You perhaps more or less remember what congressman and former vice presidential candidate Paul Ryan said on a radio talk show a few months ago about "work" and "culture." It led to a midsize flap about whether he is a racist.
More exactly, you may remember what the Wisconsin Republican said about non-work in inner cities and other American places. To refresh, here's the passage, which Ryan, when later obliged to defend his decency, conceded was "inarticulate":
"We've got this tailspin of culture, in our inner cities in particular, of men not working and just generations of men not even thinking about working or learning to value the culture of work, so there is a real culture problem here that has to be dealt with."
Yet while many remember at least the rudiments of what Ryan said on Bill Bennett's "Morning in America" program in March, only a tiny fraction of even the widest-read Americans are familiar with this next excerpt, authored by two other people on a near-identical theme:
"In sum, declining marriage rates among the less-educated, the corresponding rise in nonmarital childbearing and lower-skilled men's desultory participation in the child-support system all hint that a seismic shift has occurred in lower-skilled men's ability and willingness to shoulder the traditional breadwinning responsibilities of the family. According to our story, at the bottom of the skills distribution we see not just a withdrawal but a headlong retreat — it is nearly a dead run — from the breadwinning role."
Who might have written such flammable things?

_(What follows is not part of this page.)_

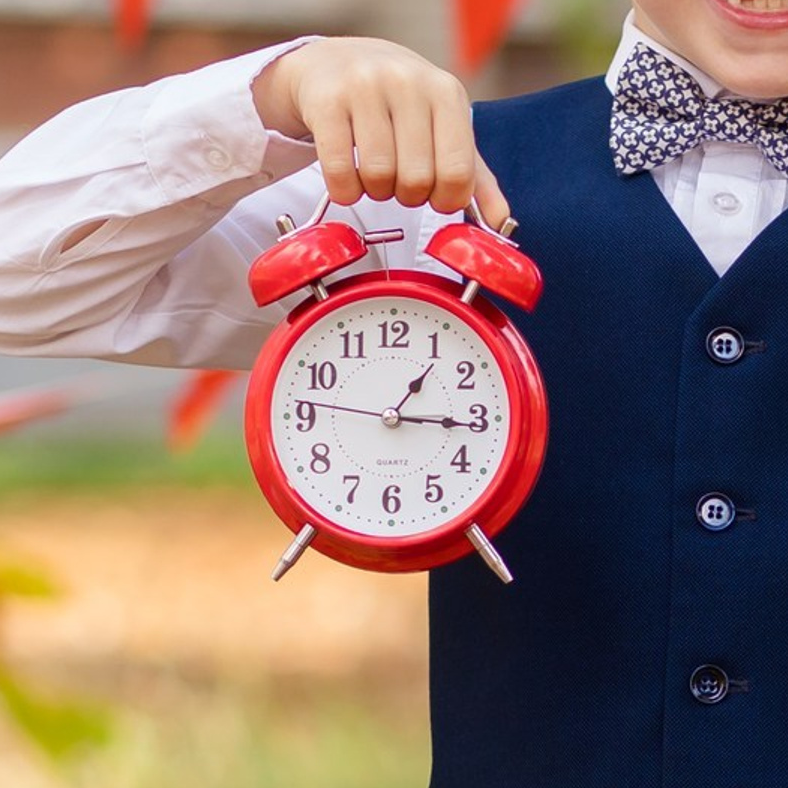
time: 1:15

And if they haven't been pilloried by now (they haven't), why not?
The authors are Kathryn Edin and Timothy J. Nelson, husband and wife Harvard sociologists, in their important 2013 book, "Doing the Best I Can: Fatherhood in the Inner City."
Just as with Ryan — not that critics have believed him — Edin's and Nelson's focus is on low-income men from diverse racial and ethnic groups, not just on African-Americans.